Selumetinib Ups Radioiodine Uptake in Thyroid Cancer

Increases radioiodine uptake and retention in patients with radioiodine-refractory disease
Selumetinib Ups Radioiodine Uptake in Thyroid Cancer

WEDNESDAY, Feb. 13 (HealthDay News) -- The mitogen-activated protein kinase (MAPK) kinase (MEK) 1 and MEK2 inhibitor selumetinib generates clinically meaningful increases in iodine uptake and retention in patients with radioiodine-refractory thyroid cancer, according to a study published in the Feb. 14 issue of the New England Journal of Medicine.

Alan L. Ho, M.D., Ph.D., from the Memorial Sloan-Kettering Cancer Center in New York City, and colleagues treated 20 patients (median age 81 years; 11 men) with selumetinib (75 mg twice daily). Dosimetry with iodine-124 positron-emission tomography (PET) was performed following stimulation with thyrotropin alfa, before and after four weeks of treatment with selumetinib. The second PET study was used to indicate whether therapeutic radioiodine could be administered to metastatic lesions while the patient was receiving selumetinib.

▶ [Entries shown]:

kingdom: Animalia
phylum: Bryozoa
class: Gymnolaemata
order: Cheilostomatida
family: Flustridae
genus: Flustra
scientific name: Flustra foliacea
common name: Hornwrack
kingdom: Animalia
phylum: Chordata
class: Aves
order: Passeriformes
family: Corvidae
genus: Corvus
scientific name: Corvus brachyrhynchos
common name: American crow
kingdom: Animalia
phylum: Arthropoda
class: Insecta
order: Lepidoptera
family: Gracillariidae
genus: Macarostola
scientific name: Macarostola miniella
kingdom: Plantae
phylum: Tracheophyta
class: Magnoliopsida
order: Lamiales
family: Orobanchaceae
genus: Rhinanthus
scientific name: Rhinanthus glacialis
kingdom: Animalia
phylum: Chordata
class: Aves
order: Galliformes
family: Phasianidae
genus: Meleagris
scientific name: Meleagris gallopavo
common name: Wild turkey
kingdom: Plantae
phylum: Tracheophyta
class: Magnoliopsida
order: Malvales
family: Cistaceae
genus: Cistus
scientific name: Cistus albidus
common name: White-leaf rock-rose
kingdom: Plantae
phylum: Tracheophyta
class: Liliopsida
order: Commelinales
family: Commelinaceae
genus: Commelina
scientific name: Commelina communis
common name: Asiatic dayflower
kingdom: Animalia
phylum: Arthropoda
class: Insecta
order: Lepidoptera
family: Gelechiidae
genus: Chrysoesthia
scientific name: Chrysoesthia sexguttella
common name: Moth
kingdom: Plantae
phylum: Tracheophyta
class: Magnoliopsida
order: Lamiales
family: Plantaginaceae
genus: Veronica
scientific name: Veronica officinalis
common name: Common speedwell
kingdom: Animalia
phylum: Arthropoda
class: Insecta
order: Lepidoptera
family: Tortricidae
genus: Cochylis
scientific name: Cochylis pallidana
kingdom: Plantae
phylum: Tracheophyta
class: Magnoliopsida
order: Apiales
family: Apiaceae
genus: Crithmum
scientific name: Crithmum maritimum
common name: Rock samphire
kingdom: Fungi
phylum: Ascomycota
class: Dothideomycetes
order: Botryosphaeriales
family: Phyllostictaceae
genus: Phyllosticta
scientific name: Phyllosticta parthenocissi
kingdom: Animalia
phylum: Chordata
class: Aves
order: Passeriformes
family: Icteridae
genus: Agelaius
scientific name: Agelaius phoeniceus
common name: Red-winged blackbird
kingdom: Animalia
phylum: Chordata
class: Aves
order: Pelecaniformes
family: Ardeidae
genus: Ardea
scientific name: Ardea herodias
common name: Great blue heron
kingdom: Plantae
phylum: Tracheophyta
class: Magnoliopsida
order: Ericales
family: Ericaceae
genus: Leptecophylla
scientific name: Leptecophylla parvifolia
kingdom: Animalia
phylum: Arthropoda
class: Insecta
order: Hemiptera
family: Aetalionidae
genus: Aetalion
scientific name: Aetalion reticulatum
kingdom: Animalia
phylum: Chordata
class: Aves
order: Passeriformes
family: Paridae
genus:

▶ [Your task]:
Extend the news article on selumetinib and radioiodine uptake in thyroid cancer, picking up after its last sentence. These rows were drawn from a source unrelated to the article.

▶ [Exercise output]:
The researchers found that selumetinib treatment correlated with increased uptake of iodine-124 in 12 of the 20 patients (four of nine patients with BRAF mutations and all five patients with NRAS mutations). All five patients with NRAS mutations as well as three others reached the dosimetry threshold for radioiodine therapy. Five of the eight patients treated with radioiodine had confirmed partial responses and three had stable disease. Decreases in serum thyroglobulin levels (mean reduction, 89 percent) were seen in all patients. No toxic effects of grade 3 or higher were attributable to selumetinib.

"These results provide a proof of principle that MEK inhibitors can induce iodine uptake and retention in thyroid tumors," the authors write.

The trial was partially funded by AstraZeneca, which owns the licensing rights to selumetinib, and Genzyme. The iodine-124 PET studies were partially supported by In-Vivo Cellular and Molecular Imaging Center.